──────── DOCUMENT ────────
Human cranial fossil remains from 105,000 - 125,000 years ago, found in Xuchang in central China's Henan Province, share characteristics of Chinese hominids, early modern humans and Neanderthals, a species named for the Neandertal region of Germany, according to a report in the "Science" magazine on Thursday.

Research on two skulls, Xuchang 1 (in 26 fragments) and Xuchang 2 (in 16 fragments), discovered in 2007 and 2014 respectively, show a similar occipital bone and inner ear labyrinth structure to Neanderthals, said Li Zhanyang, first author of the report and a researcher with Henan provincial institute of cultural heritage and archaeology.

The Xuchang crania also had primitive features of Homo erectus pekinensis, or Peking Man, including a low neurocranial vault, flat neurocranium and short mastoid with inward slopes.

"The Xuchang humans lived between Peking Man (about 200,000 and 700,000 years ago) and early modern humans in north China (about 40,000 years ago), proving continuity of human evolution in north China," said Li.
──────── DATA LISTING ────────
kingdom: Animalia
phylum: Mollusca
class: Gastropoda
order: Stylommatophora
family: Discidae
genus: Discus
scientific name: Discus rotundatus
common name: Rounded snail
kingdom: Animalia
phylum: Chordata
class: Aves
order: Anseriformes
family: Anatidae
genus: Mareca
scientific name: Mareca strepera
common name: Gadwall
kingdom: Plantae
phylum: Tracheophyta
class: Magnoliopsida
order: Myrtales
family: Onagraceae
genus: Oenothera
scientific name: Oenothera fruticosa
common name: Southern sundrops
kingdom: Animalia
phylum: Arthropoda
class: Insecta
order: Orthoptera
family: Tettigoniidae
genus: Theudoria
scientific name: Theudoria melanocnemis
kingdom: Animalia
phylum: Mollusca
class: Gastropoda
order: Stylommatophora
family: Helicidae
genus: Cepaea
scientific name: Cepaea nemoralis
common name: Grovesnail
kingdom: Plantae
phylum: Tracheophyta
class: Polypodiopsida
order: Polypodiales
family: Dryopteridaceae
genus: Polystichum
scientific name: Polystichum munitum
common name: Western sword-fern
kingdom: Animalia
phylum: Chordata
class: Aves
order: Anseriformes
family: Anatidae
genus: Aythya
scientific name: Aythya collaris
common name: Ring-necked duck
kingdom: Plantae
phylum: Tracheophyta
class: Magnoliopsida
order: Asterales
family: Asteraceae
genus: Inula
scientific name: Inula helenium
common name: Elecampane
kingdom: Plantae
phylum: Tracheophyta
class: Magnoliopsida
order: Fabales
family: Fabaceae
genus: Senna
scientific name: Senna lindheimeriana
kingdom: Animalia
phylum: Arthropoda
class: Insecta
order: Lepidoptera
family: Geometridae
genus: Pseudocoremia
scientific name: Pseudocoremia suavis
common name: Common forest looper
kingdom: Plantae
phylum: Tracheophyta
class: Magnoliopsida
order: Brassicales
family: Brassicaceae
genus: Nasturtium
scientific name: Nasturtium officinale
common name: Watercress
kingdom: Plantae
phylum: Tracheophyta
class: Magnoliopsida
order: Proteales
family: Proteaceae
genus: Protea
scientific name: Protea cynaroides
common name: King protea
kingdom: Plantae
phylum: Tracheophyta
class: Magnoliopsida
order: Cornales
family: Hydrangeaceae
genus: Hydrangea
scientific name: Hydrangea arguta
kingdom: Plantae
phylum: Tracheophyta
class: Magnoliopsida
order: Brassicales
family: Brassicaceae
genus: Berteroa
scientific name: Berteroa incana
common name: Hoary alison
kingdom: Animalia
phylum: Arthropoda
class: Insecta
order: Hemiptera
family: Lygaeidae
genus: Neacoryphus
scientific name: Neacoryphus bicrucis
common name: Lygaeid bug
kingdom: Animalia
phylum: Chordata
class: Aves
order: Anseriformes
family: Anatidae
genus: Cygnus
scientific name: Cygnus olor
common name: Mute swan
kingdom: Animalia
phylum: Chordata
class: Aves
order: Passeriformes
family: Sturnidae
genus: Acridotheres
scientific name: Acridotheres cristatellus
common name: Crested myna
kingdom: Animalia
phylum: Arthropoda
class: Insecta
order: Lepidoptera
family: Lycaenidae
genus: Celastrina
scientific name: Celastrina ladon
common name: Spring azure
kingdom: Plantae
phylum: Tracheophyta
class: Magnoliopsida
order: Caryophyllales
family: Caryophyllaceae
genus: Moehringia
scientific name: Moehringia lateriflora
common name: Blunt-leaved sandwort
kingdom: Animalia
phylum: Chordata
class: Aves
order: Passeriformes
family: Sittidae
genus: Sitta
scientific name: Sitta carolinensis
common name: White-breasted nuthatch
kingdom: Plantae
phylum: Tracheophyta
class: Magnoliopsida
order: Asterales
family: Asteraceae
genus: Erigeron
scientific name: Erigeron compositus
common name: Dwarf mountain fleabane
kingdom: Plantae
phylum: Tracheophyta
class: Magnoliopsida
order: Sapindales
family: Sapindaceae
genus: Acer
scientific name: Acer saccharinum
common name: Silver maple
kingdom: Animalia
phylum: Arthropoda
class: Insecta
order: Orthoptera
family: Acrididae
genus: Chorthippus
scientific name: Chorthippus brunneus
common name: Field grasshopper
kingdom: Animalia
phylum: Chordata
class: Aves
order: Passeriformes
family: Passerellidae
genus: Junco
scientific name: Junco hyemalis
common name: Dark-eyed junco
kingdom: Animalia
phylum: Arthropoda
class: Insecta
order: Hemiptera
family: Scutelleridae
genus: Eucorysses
────────
### TASK INSTRUCTIONS
According to the report on the Xuchang fossils, in which years were the two skulls discovered?

### RESPONSE TO THIS TASK
Xuchang 1 was discovered in 2007 and Xuchang 2 in 2014.